#### Texto fornecido ####

Por Gustavo Tuller
Especialista em Processo Disciplinar na OAB

A ofensa à Ampla Defesa e Contraditório como causa de anulação do processo administrativo

Todo e qualquer processo sancionatório deve oportunizar aos acusados o exercício de garantias basilares do Ordenamento, como a Ampla Defesa, o Contraditório, o Devido Processo Legal, a Igualdade (isonomia), a vedação à dupla penalização (non bis in idem), o conhecimento sobre os fatos imputados (de forma estrita), a imparcialidade do julgador, a vedação a tribunal de exceção, ao anonimato, etc.

Os Tribunais de Ética e Câmaras de Disciplina pátrios são compostos por advogados que, nesta função que lhes é atípica, por vezes olvidam-se dos parâmetros que sintonizam os julgados com estas garantias. É dizer: Por vezes, a tentativa de demonstrar efetividade e celeridade no exercício do jus puniendi disciplinar acaba por tolher garantias fundamentais do acusado e ensejar a nulidade do processo.

#### Material da tarefa ####

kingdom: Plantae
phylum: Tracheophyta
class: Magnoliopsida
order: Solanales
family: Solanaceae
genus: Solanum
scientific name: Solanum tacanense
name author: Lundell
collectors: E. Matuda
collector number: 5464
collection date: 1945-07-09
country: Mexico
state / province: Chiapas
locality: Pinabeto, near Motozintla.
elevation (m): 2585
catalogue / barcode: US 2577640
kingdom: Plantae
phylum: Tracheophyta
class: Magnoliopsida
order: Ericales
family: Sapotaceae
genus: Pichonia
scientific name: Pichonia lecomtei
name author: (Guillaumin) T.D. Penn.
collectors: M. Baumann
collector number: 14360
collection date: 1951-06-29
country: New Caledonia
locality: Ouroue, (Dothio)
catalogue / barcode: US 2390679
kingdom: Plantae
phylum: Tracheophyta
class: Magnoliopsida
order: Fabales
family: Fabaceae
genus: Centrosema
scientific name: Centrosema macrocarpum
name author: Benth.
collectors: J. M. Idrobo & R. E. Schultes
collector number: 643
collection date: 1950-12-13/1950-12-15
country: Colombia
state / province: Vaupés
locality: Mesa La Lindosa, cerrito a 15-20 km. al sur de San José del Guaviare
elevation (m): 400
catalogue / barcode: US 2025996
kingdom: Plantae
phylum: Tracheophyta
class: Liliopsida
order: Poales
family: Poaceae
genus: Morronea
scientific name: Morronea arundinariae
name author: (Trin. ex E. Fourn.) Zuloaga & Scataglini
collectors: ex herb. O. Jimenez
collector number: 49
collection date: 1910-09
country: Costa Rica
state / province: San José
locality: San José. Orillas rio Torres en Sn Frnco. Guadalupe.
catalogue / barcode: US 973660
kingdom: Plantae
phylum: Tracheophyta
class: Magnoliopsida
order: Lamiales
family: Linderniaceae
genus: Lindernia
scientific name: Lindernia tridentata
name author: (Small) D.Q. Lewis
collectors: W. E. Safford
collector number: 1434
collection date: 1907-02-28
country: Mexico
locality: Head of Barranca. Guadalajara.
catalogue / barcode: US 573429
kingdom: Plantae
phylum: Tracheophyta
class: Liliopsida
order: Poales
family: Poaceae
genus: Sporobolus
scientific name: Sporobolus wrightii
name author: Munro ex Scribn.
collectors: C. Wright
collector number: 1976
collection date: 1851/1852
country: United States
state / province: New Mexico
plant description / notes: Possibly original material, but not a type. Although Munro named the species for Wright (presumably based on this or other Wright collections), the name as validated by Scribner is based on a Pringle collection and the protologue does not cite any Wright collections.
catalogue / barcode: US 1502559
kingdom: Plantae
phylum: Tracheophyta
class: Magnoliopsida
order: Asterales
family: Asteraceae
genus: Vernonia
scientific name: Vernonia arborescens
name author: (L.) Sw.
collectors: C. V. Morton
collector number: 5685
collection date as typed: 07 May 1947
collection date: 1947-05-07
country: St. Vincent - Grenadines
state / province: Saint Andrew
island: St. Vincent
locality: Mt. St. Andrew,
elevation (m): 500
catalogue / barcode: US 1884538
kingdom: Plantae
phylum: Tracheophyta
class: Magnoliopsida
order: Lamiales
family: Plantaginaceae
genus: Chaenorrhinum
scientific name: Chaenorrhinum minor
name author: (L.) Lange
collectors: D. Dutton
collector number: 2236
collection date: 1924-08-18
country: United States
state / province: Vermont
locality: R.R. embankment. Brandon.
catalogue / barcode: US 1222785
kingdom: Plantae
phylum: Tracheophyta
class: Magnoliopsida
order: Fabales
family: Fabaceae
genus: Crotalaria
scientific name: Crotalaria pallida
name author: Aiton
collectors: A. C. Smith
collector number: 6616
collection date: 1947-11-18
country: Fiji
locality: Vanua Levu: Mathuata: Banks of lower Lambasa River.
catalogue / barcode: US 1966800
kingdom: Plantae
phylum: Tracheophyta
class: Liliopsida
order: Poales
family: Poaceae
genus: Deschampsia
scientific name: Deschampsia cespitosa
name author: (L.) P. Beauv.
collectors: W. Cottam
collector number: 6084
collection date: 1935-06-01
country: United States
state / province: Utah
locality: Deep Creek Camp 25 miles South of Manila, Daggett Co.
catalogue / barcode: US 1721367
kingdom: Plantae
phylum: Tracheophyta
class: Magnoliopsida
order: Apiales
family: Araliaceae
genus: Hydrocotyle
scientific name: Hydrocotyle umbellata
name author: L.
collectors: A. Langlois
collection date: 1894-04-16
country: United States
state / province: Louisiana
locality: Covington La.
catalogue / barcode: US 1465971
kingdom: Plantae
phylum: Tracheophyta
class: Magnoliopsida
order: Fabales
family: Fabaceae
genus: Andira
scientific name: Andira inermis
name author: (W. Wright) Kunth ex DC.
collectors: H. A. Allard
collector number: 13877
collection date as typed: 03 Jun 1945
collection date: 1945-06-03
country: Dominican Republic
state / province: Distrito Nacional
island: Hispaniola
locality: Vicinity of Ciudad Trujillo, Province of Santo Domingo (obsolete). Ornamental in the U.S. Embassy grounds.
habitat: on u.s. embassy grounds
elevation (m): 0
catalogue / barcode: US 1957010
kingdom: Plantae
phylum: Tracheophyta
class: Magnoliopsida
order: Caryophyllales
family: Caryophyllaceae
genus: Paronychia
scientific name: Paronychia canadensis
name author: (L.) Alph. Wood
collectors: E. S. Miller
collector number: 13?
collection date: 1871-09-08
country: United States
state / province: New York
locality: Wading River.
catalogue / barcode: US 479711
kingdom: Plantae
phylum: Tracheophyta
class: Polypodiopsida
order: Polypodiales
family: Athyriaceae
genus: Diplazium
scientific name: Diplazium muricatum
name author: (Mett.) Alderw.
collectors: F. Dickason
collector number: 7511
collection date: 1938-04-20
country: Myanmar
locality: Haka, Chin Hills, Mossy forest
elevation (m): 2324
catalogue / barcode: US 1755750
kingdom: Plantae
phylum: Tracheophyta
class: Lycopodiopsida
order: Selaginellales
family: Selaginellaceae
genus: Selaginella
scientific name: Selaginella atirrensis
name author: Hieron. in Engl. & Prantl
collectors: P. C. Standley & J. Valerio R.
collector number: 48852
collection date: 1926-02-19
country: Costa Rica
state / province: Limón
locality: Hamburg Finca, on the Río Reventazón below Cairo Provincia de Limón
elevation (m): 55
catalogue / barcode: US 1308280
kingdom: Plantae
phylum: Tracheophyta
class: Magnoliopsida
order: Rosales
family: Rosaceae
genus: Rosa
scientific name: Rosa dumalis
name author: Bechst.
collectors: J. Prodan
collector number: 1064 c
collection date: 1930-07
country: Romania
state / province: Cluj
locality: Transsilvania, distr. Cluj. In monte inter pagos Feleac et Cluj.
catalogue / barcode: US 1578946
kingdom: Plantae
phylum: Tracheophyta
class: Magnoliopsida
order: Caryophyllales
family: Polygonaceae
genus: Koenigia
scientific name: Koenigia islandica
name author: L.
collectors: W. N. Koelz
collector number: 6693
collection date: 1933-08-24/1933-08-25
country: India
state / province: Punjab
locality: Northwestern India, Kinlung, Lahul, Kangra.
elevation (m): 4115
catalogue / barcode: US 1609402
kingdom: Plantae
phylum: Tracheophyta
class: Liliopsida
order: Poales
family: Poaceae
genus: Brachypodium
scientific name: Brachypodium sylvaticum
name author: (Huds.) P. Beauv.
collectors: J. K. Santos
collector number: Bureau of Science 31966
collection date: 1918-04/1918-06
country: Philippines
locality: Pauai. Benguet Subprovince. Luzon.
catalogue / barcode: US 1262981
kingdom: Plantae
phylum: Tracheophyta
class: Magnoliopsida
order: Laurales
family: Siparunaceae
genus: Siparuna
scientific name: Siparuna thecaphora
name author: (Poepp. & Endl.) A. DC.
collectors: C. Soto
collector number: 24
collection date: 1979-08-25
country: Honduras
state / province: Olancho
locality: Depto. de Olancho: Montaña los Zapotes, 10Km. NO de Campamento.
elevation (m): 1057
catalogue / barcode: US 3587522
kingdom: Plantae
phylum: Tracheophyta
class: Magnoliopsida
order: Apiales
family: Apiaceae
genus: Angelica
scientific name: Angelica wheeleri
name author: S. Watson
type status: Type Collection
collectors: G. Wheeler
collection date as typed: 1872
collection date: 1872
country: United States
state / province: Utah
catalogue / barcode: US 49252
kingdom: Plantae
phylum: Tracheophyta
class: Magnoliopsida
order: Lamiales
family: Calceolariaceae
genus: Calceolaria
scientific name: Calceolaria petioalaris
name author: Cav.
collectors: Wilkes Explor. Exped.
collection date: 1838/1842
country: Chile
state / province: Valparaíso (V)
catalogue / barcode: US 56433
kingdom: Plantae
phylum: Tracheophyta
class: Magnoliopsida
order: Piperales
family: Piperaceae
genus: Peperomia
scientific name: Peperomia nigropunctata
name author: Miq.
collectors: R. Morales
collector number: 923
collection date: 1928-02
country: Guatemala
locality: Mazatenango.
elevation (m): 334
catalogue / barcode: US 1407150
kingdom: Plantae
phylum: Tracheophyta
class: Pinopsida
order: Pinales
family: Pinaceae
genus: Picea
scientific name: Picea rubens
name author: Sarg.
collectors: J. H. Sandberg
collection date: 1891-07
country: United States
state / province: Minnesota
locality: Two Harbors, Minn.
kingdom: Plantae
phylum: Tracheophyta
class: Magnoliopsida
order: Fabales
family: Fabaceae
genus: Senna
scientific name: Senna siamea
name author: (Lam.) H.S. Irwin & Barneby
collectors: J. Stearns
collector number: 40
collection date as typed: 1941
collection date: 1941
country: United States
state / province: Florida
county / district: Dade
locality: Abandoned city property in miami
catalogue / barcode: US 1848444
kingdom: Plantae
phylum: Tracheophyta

####

● Desafio A
Responda com base no texto fornecido:
(i) Em que área o autor é especialista?
(ii) Por quem são compostos os Tribunais de Ética e Câmaras de Disciplina pátrios?
(iii) Que expressão latina acompanha a vedação à dupla penalização?
● Desafio B
Formate como uma lista JSON de strings o trecho dos registros que vai da linha que contém "collectors: P. C. Standley & J. Valerio R." até a linha que contém "genus: Koenigia", ambas incluídas. Use uma string por linha e omita as linhas em branco.
O texto fornecido e os registros constituem materiais independentes entre si.

● Resposta completa A
(i) Em Processo Disciplinar na OAB.
(ii) Por advogados.
(iii) Non bis in idem.

● Resposta completa B
[
  "collectors: P. C. Standley & J. Valerio R.",
  "collector number: 48852",
  "collection date: 1926-02-19",
  "country: Costa Rica",
  "state / province: Limón",
  "locality: Hamburg Finca, on the Río Reventazón below Cairo Provincia de Limón",
  "elevation (m): 55",
  "catalogue / barcode: US 1308280",
  "kingdom: Plantae",
  "phylum: Tracheophyta",
  "class: Magnoliopsida",
  "order: Rosales",
  "family: Rosaceae",
  "genus: Rosa",
  "scientific name: Rosa dumalis",
  "name author: Bechst.",
  "collectors: J. Prodan",
  "collector number: 1064 c",
  "collection date: 1930-07",
  "country: Romania",
  "state / province: Cluj",
  "locality: Transsilvania, distr. Cluj. In monte inter pagos Feleac et Cluj.",
  "catalogue / barcode: US 1578946",
  "kingdom: Plantae",
  "phylum: Tracheophyta",
  "class: Magnoliopsida",
  "order: Caryophyllales",
  "family: Polygonaceae",
  "genus: Koenigia"
]